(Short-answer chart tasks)
**********
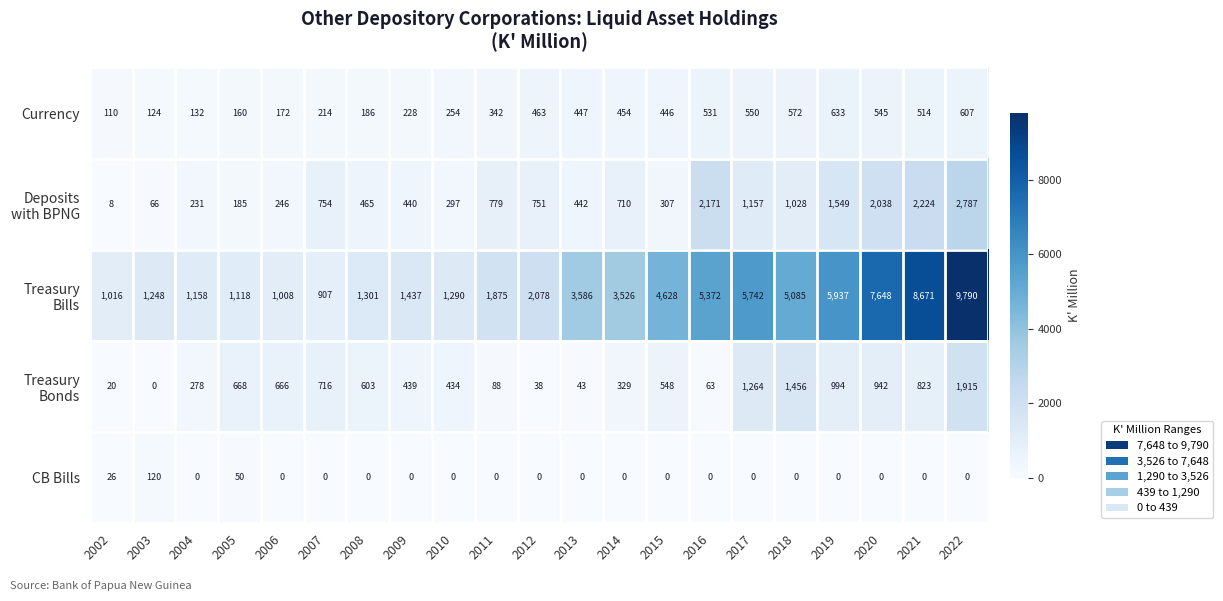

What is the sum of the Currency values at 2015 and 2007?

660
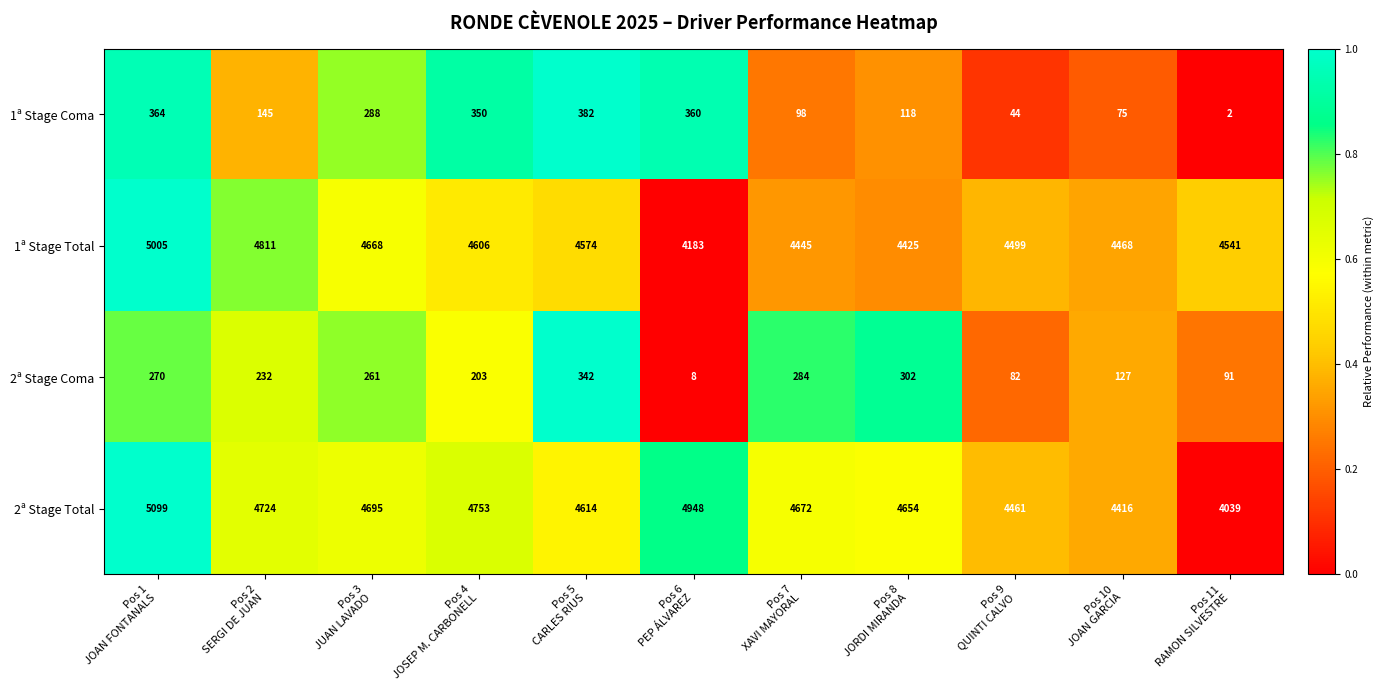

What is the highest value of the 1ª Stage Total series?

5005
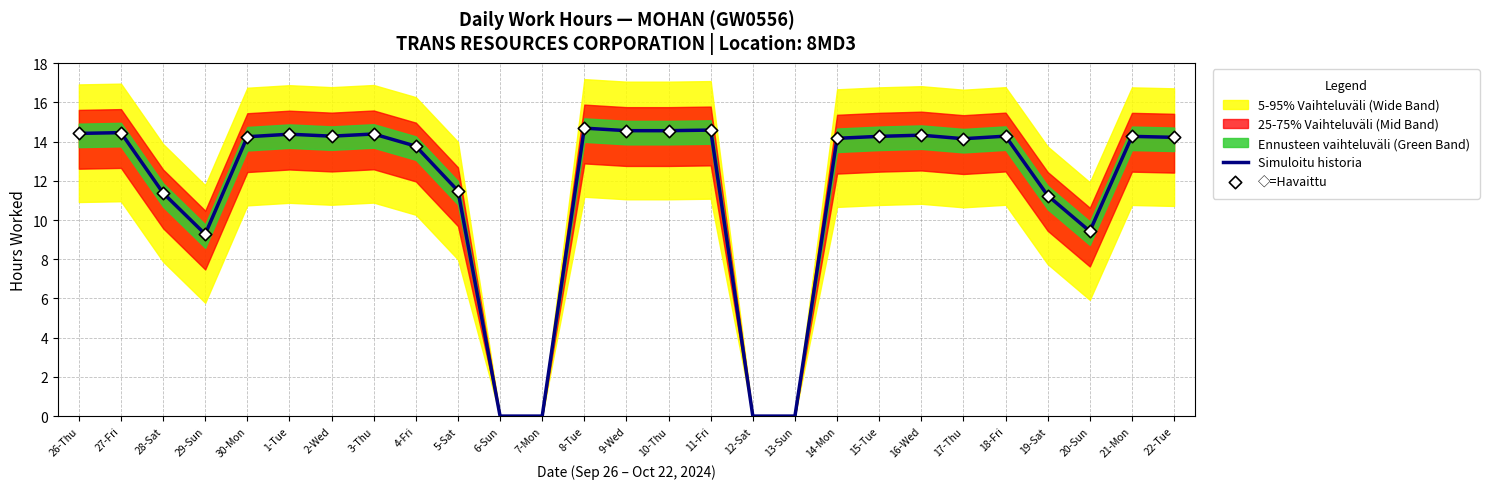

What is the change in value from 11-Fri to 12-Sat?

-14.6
**********
* WORK TASK *
Present every line of the records above as a numbered list, one line per item, with blank lines omitted. Leave the pictures out of the answer.

* WRITTEN ANSWER *
1. What is the sum of the Currency values at 2015 and 2007?
2. 660
3. What is the highest value of the 1ª Stage Total series?
4. 5005
5. What is the change in value from 11-Fri to 12-Sat?
6. -14.6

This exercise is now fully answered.